2.3. Isolation of Genomic DNA and Amplification of 16S rRNA
Gene
Genomic DNA of halophilic archaeal strains from the rhizospheric and
non-rhizospheric soils was isolated by CTAB method [31]. The quality
and quantity of extracted DNA was observed by agarose gel
electrophoresis in TAE buffer (Tris base, 242 g/L; glacial acetic acid,
57 ml/L; 0.5 M EDTA, 100 ml/L) and the Nanodrop, respectively.
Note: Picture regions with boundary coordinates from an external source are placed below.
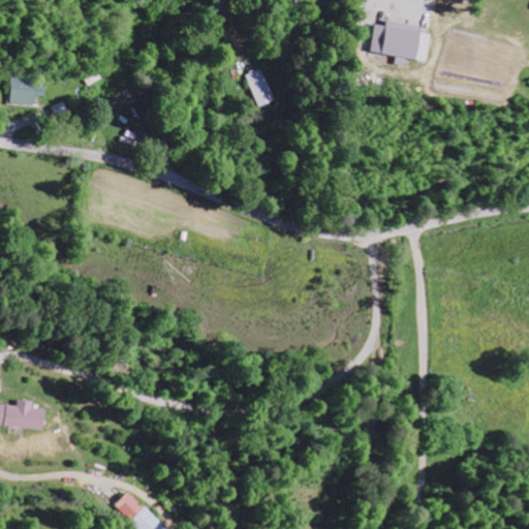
[(377,26),(373,54),(397,57),(396,65),(406,67),(407,60),(428,63),(432,35),(423,34),(424,27),(389,22),(389,27),(377,26)]
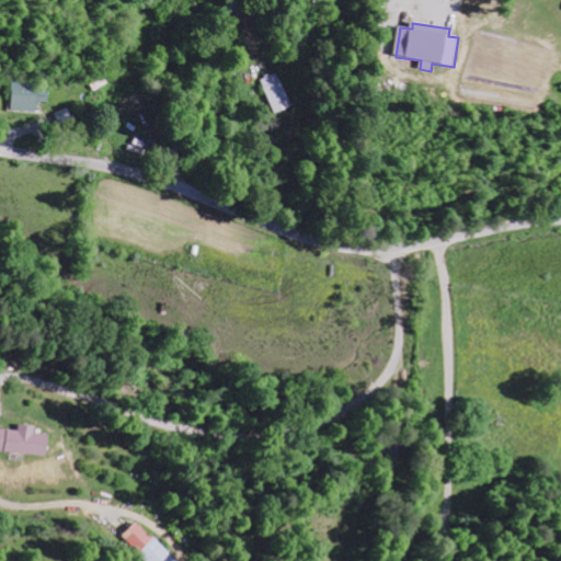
[(272,114),(290,109),(281,73),(263,79),(272,114)]
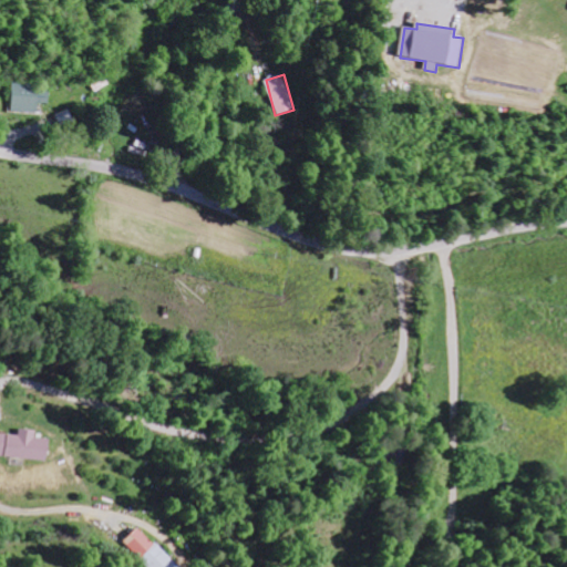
[(12,112),(39,113),(39,103),(50,104),(50,83),(12,82),(12,112)]
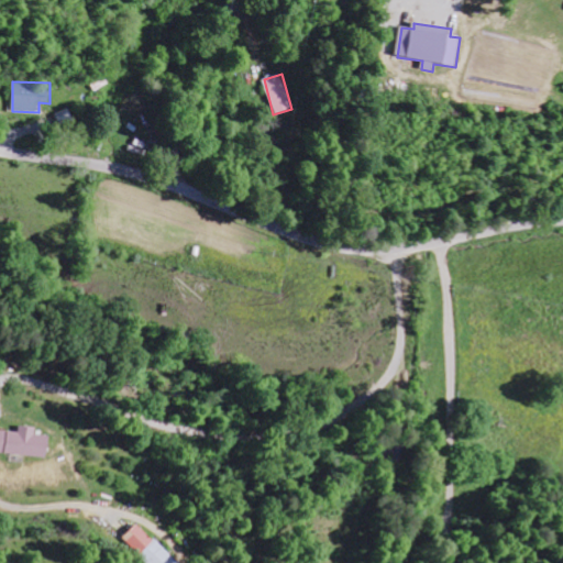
[(0,452),(47,459),(51,437),(36,434),(36,427),(20,426),(19,432),(0,429),(0,452)]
For PCR amplification of 16S rRNA gene, universal forward primer HA1
(5’-ATTCCGGTTGA
TCCTGCCGGAGGTC-3’), and reverse primer HA1465
(5’-GATCCAGCCGCAGATTCCCC-3’), for prokaryotes were used [32].
Denaturation temperature was 95 ℃ for 5 min followed by 35 rounds of 94
℃ for 60 sec, 55 ℃ for 50 sec and 72 ℃ for 90 sec and final extension at
72 ℃ for 10 min. A reaction mixture of 25 μL was prepared by using Taq
buffer 2.5 μL (10X), MgCl2 3 μL (25 mM), Taq polymerase
1 μL, dNTPs 2 μL (2.5 mM), 2 μL of forward and reverse primers (10 pmol)
and the template DNA 2 μL (>50ng/ μL). PCR products were
purified by using gel extraction kit (Fermantas USA). Agarose gel (1%)
method and NanoDrop equipment were used to determine the quality and
quantity of the sample, respectively. Purified PCR products were
sequenced by using forward and reverse primers (Eurofins, Germany).